#### Exercise details
Please copy word for word the part of the OCR limits excerpt that opens with the words containing "OCR is good, not" and closes with "is asserted here.".

— Start Excerpt —

OCR is good, not perfect
manga-ocr is purpose-trained, but its author names clear limits. Occasional errors are normal rather than a sign something is broken. On text length: "OCR supports multi-line text, but the longer the text, the more likely some errors are to occur."3 On handwriting: "It probably won't be able to handle handwritten text though."3
There is also a quirk on empty regions: "The model always attempts to recognize some text on the image, even if there is none ... it might even 'dream up' some realistically looking sentences." The author notes this is unlikely to cause practical problems in normal use.3
None of this needs a workaround beyond the overlay's own design. Because the recognized text is selectable, a reader who hits a misrecognized word can re-select it or look it up manually. No accuracy percentage is claimed upstream, so none is asserted here.

— End Excerpt —
— Start Raw records —

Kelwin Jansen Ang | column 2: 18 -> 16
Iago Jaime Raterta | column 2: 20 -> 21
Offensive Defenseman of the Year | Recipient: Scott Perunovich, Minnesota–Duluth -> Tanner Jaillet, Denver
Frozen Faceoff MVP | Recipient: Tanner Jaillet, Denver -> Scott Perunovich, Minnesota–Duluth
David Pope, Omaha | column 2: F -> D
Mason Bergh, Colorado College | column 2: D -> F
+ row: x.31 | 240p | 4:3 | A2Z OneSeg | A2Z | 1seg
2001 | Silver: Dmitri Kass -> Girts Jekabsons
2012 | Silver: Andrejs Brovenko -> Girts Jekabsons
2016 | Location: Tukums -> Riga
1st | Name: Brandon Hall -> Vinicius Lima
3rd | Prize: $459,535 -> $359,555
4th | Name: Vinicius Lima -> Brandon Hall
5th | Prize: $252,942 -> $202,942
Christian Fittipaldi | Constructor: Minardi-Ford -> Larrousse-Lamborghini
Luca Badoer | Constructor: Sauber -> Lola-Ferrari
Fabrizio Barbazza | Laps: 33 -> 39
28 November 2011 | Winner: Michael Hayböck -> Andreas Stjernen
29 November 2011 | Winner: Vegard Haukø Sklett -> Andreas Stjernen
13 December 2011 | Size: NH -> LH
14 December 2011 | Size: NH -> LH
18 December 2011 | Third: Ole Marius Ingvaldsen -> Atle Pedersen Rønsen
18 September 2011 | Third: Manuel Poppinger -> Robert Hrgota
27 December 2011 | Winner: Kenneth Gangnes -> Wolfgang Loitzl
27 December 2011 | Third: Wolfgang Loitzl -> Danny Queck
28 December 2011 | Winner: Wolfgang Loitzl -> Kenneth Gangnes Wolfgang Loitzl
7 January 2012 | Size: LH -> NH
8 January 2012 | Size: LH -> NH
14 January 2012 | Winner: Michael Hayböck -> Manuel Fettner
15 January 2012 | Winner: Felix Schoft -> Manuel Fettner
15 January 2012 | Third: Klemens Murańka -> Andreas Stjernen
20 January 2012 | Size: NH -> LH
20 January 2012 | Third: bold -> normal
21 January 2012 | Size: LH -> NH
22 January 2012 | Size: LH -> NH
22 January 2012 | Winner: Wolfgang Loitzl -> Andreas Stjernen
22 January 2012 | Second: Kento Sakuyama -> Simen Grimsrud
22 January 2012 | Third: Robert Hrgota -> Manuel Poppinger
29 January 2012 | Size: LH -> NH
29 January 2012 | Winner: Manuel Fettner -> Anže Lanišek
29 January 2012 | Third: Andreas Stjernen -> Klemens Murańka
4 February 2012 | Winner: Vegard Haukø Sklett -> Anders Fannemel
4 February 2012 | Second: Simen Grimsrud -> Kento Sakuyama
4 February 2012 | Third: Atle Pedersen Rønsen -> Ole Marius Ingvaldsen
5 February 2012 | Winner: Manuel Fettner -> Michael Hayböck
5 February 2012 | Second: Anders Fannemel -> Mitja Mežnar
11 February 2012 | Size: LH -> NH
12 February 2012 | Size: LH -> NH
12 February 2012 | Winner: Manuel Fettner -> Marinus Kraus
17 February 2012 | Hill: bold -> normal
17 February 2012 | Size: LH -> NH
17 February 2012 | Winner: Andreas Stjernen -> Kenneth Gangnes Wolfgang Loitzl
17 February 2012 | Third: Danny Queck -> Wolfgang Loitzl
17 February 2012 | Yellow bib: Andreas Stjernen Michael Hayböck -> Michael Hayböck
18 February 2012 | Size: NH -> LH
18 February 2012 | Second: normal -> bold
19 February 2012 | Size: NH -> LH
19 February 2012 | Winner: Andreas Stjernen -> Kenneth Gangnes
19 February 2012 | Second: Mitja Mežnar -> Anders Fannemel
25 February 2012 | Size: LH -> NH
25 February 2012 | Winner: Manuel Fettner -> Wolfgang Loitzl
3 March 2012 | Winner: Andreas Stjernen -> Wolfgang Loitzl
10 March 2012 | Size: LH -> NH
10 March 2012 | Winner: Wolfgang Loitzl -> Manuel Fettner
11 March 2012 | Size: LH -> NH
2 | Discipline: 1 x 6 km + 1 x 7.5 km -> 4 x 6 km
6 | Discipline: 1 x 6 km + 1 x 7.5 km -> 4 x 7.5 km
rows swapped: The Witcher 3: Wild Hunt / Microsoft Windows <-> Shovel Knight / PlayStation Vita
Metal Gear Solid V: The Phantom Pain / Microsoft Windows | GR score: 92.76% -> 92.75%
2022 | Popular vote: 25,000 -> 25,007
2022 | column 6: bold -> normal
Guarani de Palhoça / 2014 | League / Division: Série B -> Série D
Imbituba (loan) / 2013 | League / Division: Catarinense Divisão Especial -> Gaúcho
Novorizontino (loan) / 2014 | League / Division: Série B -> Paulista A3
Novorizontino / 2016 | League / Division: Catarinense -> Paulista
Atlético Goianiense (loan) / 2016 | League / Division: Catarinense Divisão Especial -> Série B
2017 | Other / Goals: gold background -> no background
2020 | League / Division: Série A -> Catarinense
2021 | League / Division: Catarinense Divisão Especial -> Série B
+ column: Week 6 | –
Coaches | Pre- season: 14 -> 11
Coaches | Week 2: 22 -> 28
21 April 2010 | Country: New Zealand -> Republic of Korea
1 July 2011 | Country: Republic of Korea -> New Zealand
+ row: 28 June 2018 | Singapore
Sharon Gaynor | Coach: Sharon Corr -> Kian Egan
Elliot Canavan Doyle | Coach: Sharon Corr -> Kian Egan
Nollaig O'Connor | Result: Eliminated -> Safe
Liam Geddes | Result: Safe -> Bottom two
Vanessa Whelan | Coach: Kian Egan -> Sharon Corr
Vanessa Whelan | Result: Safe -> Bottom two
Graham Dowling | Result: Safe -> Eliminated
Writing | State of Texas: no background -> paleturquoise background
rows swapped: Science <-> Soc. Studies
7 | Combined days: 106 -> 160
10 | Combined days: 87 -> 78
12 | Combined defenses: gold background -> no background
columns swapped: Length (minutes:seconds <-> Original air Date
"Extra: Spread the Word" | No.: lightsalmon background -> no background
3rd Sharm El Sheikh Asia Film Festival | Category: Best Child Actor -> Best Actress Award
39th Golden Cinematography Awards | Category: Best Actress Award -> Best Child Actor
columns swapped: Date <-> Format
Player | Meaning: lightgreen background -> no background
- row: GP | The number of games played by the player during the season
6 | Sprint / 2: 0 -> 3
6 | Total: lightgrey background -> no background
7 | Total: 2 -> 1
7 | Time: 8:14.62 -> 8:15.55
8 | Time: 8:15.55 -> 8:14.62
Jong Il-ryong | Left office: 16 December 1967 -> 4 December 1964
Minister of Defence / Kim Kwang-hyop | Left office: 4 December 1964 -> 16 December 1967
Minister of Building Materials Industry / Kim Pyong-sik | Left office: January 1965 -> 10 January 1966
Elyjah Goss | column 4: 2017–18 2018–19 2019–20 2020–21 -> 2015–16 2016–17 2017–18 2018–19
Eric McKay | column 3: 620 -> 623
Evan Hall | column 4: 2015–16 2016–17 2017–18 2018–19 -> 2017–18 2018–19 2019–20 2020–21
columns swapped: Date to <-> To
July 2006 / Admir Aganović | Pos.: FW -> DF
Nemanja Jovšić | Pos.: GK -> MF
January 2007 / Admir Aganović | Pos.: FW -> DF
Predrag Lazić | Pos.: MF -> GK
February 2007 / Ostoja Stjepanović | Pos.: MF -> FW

— End Raw records —

#### Task output
OCR is good, not perfect
manga-ocr is purpose-trained, but its author names clear limits. Occasional errors are normal rather than a sign something is broken. On text length: "OCR supports multi-line text, but the longer the text, the more likely some errors are to occur."3 On handwriting: "It probably won't be able to handle handwritten text though."3
There is also a quirk on empty regions: "The model always attempts to recognize some text on the image, even if there is none ... it might even 'dream up' some realistically looking sentences." The author notes this is unlikely to cause practical problems in normal use.3
None of this needs a workaround beyond the overlay's own design. Because the recognized text is selectable, a reader who hits a misrecognized word can re-select it or look it up manually. No accuracy percentage is claimed upstream, so none is asserted here.